Required work - Please output the records below word for word and omit the pictures.

Extracted data -
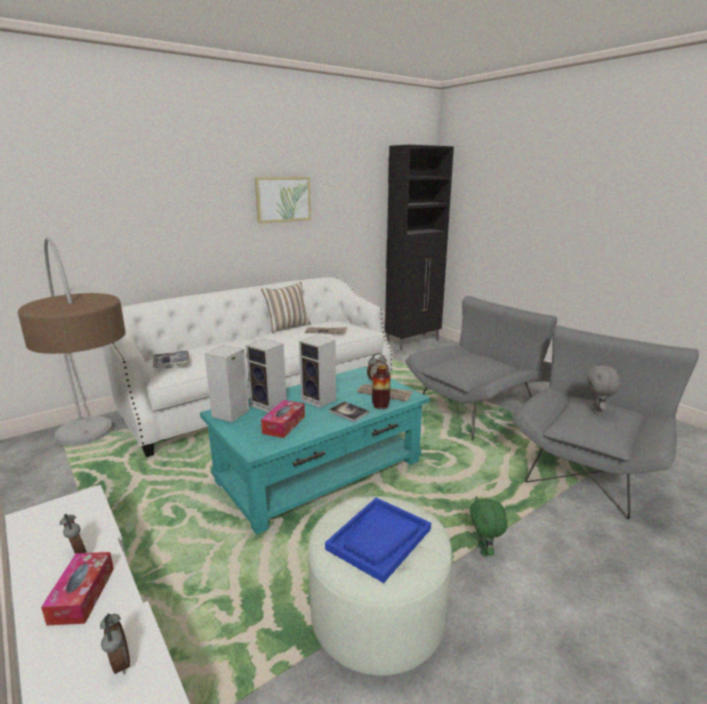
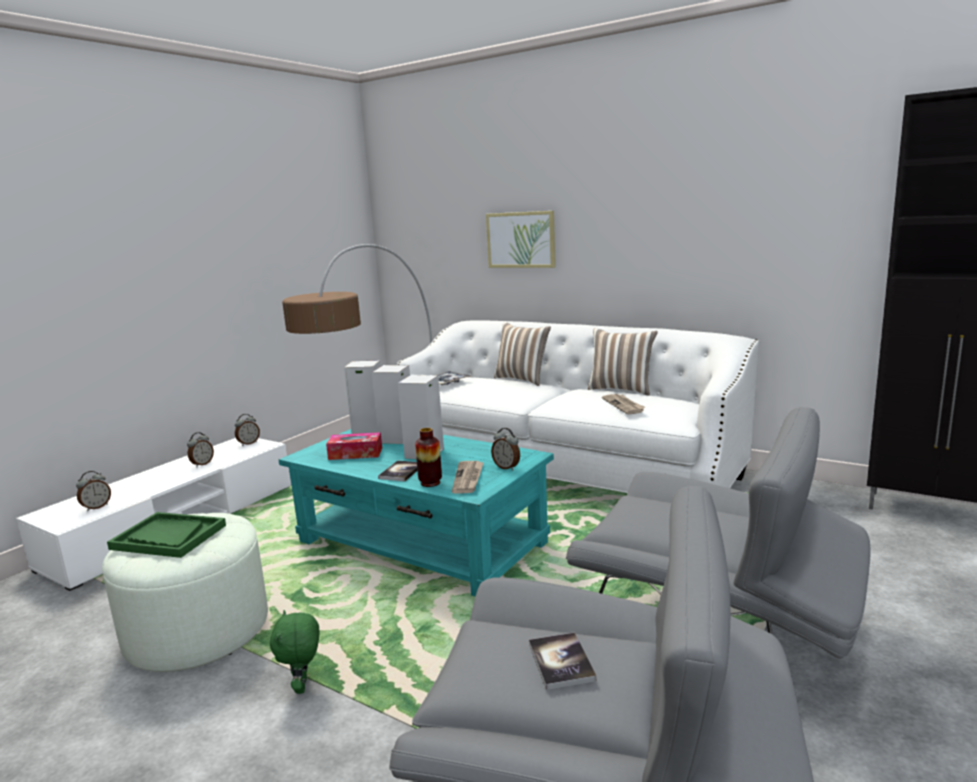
camera: 70 degrees right, 5 degrees down
tissue box [41,552,114,625] -> none
picture [255,177,311,223] -> picture moved to [486,211,556,268]
blue tray [325,498,431,583] -> green tray [107,512,226,558]
green plush toy [470,496,508,556] -> green plush toy turned 75 degrees counterclockwise [270,610,319,694]
grey plush toy [586,364,620,415] -> book [529,632,596,690]
none -> alarm clock [235,414,260,446]
none -> pillow [494,322,551,386]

Solution -
camera: 70 degrees right, 5 degrees down
tissue box [41,552,114,625] -> none
picture [255,177,311,223] -> picture moved to [486,211,556,268]
blue tray [325,498,431,583] -> green tray [107,512,226,558]
green plush toy [470,496,508,556] -> green plush toy turned 75 degrees counterclockwise [270,610,319,694]
grey plush toy [586,364,620,415] -> book [529,632,596,690]
none -> alarm clock [235,414,260,446]
none -> pillow [494,322,551,386]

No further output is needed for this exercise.